-- SUPPLIED DATA follows --
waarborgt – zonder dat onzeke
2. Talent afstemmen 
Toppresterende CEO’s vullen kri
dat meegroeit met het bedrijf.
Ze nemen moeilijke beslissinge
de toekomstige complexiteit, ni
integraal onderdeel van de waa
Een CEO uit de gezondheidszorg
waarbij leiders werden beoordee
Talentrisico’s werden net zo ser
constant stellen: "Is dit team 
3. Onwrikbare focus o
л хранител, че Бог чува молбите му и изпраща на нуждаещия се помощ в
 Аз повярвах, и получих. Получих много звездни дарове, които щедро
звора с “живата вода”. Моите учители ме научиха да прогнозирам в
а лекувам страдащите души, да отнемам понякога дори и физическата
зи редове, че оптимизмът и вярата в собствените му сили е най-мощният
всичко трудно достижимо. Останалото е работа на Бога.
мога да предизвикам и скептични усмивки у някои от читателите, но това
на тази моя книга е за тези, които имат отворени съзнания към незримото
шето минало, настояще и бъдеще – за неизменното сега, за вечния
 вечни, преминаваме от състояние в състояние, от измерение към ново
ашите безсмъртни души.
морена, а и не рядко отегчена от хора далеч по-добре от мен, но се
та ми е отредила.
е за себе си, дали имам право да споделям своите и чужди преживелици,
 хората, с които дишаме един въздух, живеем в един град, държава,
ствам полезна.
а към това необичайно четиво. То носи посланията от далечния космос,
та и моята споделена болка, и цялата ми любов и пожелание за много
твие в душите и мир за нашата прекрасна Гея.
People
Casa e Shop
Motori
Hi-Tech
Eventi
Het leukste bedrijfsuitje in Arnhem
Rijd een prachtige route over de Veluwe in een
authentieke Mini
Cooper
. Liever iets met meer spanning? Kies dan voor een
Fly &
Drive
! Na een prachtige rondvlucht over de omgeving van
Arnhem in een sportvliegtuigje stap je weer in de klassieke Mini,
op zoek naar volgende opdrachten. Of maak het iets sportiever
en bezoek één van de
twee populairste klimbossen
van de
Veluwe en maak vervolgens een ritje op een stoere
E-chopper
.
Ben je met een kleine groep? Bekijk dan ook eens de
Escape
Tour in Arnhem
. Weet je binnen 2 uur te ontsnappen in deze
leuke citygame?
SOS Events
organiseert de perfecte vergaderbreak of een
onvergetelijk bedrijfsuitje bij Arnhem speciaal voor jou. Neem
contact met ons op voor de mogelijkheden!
-- SUPPLIED DATA concluded --
Can you retype every line of the listing above, character for character, without changing anything?

RESULT BELOW:
waarborgt – zonder dat onzeke
2. Talent afstemmen 
Toppresterende CEO’s vullen kri
dat meegroeit met het bedrijf.
Ze nemen moeilijke beslissinge
de toekomstige complexiteit, ni
integraal onderdeel van de waa
Een CEO uit de gezondheidszorg
waarbij leiders werden beoordee
Talentrisico’s werden net zo ser
constant stellen: "Is dit team 
3. Onwrikbare focus o
л хранител, че Бог чува молбите му и изпраща на нуждаещия се помощ в
 Аз повярвах, и получих. Получих много звездни дарове, които щедро
звора с “живата вода”. Моите учители ме научиха да прогнозирам в
а лекувам страдащите души, да отнемам понякога дори и физическата
зи редове, че оптимизмът и вярата в собствените му сили е най-мощният
всичко трудно достижимо. Останалото е работа на Бога.
мога да предизвикам и скептични усмивки у някои от читателите, но това
на тази моя книга е за тези, които имат отворени съзнания към незримото
шето минало, настояще и бъдеще – за неизменното сега, за вечния
 вечни, преминаваме от състояние в състояние, от измерение към ново
ашите безсмъртни души.
морена, а и не рядко отегчена от хора далеч по-добре от мен, но се
та ми е отредила.
е за себе си, дали имам право да споделям своите и чужди преживелици,
 хората, с които дишаме един въздух, живеем в един град, държава,
ствам полезна.
а към това необичайно четиво. То носи посланията от далечния космос,
та и моята споделена болка, и цялата ми любов и пожелание за много
твие в душите и мир за нашата прекрасна Гея.
People
Casa e Shop
Motori
Hi-Tech
Eventi
Het leukste bedrijfsuitje in Arnhem
Rijd een prachtige route over de Veluwe in een
authentieke Mini
Cooper
. Liever iets met meer spanning? Kies dan voor een
Fly &
Drive
! Na een prachtige rondvlucht over de omgeving van
Arnhem in een sportvliegtuigje stap je weer in de klassieke Mini,
op zoek naar volgende opdrachten. Of maak het iets sportiever
en bezoek één van de
twee populairste klimbossen
van de
Veluwe en maak vervolgens een ritje op een stoere
E-chopper
.
Ben je met een kleine groep? Bekijk dan ook eens de
Escape
Tour in Arnhem
. Weet je binnen 2 uur te ontsnappen in deze
leuke citygame?
SOS Events
organiseert de perfecte vergaderbreak of een
onvergetelijk bedrijfsuitje bij Arnhem speciaal voor jou. Neem
contact met ons op voor de mogelijkheden!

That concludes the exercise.